Doctors say those aren’t actual medical terms, and the potential for multiple interpretations are too great for medical professionals to risk their careers. Procedures that have long been considered essential components of women’s care by the American College of Obstetricians and Gynecologists now require doctors to consult with lawyers in order to perform.

"When what you're risking is legal consequences, including potential jail time, nobody wants to be on the wrong side of that," said Ros. "It's hard to know how to interpret the way that the laws define a lethal fetal condition, for example, because it leaves a lot of room for interpretation."

Brittany Perry isn’t a doctor yet, but she’s already considering those difficult conversations with her future patients.

"I can't look at a patient and say, ‘I'm sorry. I can't provide you evidence-based medical care because of legal reasons. To me, that goes beyond a moral boundary, saying that I literally cannot help you," she said.

A woman, who chose to remain anonymous, has her vitals checked before receiving an abortion at a Planned Parenthood Abortion Clinic in Jacksonville, Florida on July 20, 2022. (Photo by CHANDAN KHANNA/AFP via Getty Images)

As lawmakers tighten restrictions, medical professionals worry OB-GYNs will move to other states, leaving patients with even fewer care options. 

Florida, like many parts of the country, already has a shortage of OB-GYNs. Women in some rural parts of the state drive hours to receive maternal, delivery, and gynecological care. 

Dr. Ros expects the new legislation will only exacerbate the problem. 

"I really worry for the health of women. Abortion thoughts aside, women who have a need for that type of procedure are going to be in a little bit of trouble if their doctor doesn't know what they're doing because they just haven't had the experience or training," Dr. Ros said. "Hemorrhage is still the number one killer of obstetric patients, hands down. That can start at any gestational age and if you don't know how to manage things quickly, efficiently, and correctly, you're putting your patients in danger."
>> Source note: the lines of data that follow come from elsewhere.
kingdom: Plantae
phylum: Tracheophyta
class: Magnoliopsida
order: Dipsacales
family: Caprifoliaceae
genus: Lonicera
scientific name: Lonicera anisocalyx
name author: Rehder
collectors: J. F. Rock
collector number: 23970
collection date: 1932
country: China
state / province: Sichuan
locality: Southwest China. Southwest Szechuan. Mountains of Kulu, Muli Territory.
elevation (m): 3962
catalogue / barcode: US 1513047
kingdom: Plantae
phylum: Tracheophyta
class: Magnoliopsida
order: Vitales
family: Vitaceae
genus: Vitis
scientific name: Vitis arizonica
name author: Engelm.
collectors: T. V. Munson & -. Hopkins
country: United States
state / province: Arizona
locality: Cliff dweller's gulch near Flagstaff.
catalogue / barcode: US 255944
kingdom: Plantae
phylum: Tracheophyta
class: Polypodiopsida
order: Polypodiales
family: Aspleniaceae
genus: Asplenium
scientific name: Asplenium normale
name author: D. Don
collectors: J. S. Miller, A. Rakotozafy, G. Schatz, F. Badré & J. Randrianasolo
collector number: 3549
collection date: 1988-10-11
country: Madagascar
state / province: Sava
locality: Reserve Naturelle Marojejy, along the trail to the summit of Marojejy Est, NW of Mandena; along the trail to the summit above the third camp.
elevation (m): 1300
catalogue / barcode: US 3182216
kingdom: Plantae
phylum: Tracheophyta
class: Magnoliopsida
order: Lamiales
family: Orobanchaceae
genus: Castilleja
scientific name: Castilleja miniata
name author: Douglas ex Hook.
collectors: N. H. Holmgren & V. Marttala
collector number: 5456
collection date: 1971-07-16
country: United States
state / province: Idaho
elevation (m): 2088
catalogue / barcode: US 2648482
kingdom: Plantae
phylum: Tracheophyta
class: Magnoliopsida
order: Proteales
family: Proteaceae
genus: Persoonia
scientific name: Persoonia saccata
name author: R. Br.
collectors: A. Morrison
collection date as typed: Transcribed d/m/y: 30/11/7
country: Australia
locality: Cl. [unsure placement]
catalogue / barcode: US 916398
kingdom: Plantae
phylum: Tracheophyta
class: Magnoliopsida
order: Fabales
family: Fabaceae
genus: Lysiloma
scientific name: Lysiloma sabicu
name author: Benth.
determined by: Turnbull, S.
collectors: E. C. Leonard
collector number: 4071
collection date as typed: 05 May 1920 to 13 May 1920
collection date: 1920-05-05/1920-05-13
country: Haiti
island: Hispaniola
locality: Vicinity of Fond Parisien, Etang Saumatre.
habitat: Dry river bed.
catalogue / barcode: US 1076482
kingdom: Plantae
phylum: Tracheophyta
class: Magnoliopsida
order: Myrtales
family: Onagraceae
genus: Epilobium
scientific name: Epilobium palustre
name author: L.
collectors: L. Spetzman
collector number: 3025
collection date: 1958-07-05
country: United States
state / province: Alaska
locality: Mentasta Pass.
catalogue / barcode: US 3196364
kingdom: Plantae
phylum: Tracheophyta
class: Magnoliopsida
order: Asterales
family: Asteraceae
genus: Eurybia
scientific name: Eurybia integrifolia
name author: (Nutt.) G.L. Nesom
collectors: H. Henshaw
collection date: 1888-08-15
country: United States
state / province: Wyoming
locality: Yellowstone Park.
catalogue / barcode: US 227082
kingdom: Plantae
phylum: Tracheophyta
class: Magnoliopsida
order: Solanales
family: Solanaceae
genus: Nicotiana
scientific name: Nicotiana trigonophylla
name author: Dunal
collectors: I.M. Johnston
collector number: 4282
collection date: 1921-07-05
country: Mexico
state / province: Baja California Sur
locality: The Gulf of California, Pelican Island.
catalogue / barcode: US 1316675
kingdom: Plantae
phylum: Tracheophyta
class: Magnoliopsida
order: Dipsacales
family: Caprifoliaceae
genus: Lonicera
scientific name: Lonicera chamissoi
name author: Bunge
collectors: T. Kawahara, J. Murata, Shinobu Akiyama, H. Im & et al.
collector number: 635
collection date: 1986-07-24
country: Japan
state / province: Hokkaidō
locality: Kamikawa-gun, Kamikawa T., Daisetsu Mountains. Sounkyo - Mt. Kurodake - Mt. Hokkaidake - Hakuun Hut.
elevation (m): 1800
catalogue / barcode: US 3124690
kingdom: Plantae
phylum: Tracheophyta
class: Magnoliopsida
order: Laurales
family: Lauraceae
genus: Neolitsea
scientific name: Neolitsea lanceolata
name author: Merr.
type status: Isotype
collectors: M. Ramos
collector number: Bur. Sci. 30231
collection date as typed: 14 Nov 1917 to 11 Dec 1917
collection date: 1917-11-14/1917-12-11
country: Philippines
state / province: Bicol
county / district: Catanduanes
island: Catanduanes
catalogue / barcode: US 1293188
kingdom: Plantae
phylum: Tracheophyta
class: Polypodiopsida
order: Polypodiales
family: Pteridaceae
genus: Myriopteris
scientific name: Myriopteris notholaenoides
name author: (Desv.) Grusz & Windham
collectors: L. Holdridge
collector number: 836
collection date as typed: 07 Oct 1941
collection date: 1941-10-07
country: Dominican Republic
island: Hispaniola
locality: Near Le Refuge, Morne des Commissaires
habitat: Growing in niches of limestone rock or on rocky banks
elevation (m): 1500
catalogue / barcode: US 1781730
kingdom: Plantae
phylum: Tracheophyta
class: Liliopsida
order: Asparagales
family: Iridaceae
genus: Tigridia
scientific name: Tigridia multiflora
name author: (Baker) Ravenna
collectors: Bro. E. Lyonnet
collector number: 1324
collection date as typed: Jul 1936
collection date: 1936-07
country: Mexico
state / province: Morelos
Perry and dozens of fellow medical students and residents recently traveled to Tallahassee to ask lawmakers to vote against the ban. They hoped the voices of the future of medicine would sway their votes. 

But it wasn’t enough.

"I feel like medicine is about innovation and moving forward. And right now, it feels like this state is going backward. So, it's hard to imagine a future in medicine here, but you never know," said Duffy.